Extract the source text from each of the records below and reproduce every line word for word.

┌─ Provided records

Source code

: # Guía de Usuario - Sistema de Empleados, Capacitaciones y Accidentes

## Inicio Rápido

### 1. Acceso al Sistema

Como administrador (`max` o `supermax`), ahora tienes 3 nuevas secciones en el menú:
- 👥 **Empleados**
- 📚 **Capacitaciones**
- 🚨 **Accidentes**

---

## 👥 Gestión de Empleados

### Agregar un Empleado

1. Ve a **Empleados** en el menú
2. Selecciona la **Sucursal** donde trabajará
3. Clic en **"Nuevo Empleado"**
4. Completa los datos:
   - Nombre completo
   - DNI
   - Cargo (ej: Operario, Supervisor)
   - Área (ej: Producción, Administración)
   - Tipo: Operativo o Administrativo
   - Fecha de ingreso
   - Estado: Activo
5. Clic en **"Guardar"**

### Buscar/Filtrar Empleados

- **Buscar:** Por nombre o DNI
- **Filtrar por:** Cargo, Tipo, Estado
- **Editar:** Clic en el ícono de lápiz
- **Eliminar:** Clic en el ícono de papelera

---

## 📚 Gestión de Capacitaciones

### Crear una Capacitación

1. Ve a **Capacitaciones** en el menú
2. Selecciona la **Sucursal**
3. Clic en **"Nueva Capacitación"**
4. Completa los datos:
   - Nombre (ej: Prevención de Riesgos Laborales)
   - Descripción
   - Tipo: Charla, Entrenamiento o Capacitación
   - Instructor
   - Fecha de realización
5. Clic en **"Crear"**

└─

Solved problem
Source code

: # Guía de Usuario - Sistema de Empleados, Capacitaciones y Accidentes

## Inicio Rápido

### 1. Acceso al Sistema

Como administrador (`max` o `supermax`), ahora tienes 3 nuevas secciones en el menú:
- 👥 **Empleados**
- 📚 **Capacitaciones**
- 🚨 **Accidentes**

---

## 👥 Gestión de Empleados

### Agregar un Empleado

1. Ve a **Empleados** en el menú
2. Selecciona la **Sucursal** donde trabajará
3. Clic en **"Nuevo Empleado"**
4. Completa los datos:
   - Nombre completo
   - DNI
   - Cargo (ej: Operario, Supervisor)
   - Área (ej: Producción, Administración)
   - Tipo: Operativo o Administrativo
   - Fecha de ingreso
   - Estado: Activo
5. Clic en **"Guardar"**

### Buscar/Filtrar Empleados

- **Buscar:** Por nombre o DNI
- **Filtrar por:** Cargo, Tipo, Estado
- **Editar:** Clic en el ícono de lápiz
- **Eliminar:** Clic en el ícono de papelera

---

## 📚 Gestión de Capacitaciones

### Crear una Capacitación

1. Ve a **Capacitaciones** en el menú
2. Selecciona la **Sucursal**
3. Clic en **"Nueva Capacitación"**
4. Completa los datos:
   - Nombre (ej: Prevención de Riesgos Laborales)
   - Descripción
   - Tipo: Charla, Entrenamiento o Capacitación
   - Instructor
   - Fecha de realización
5. Clic en **"Crear"**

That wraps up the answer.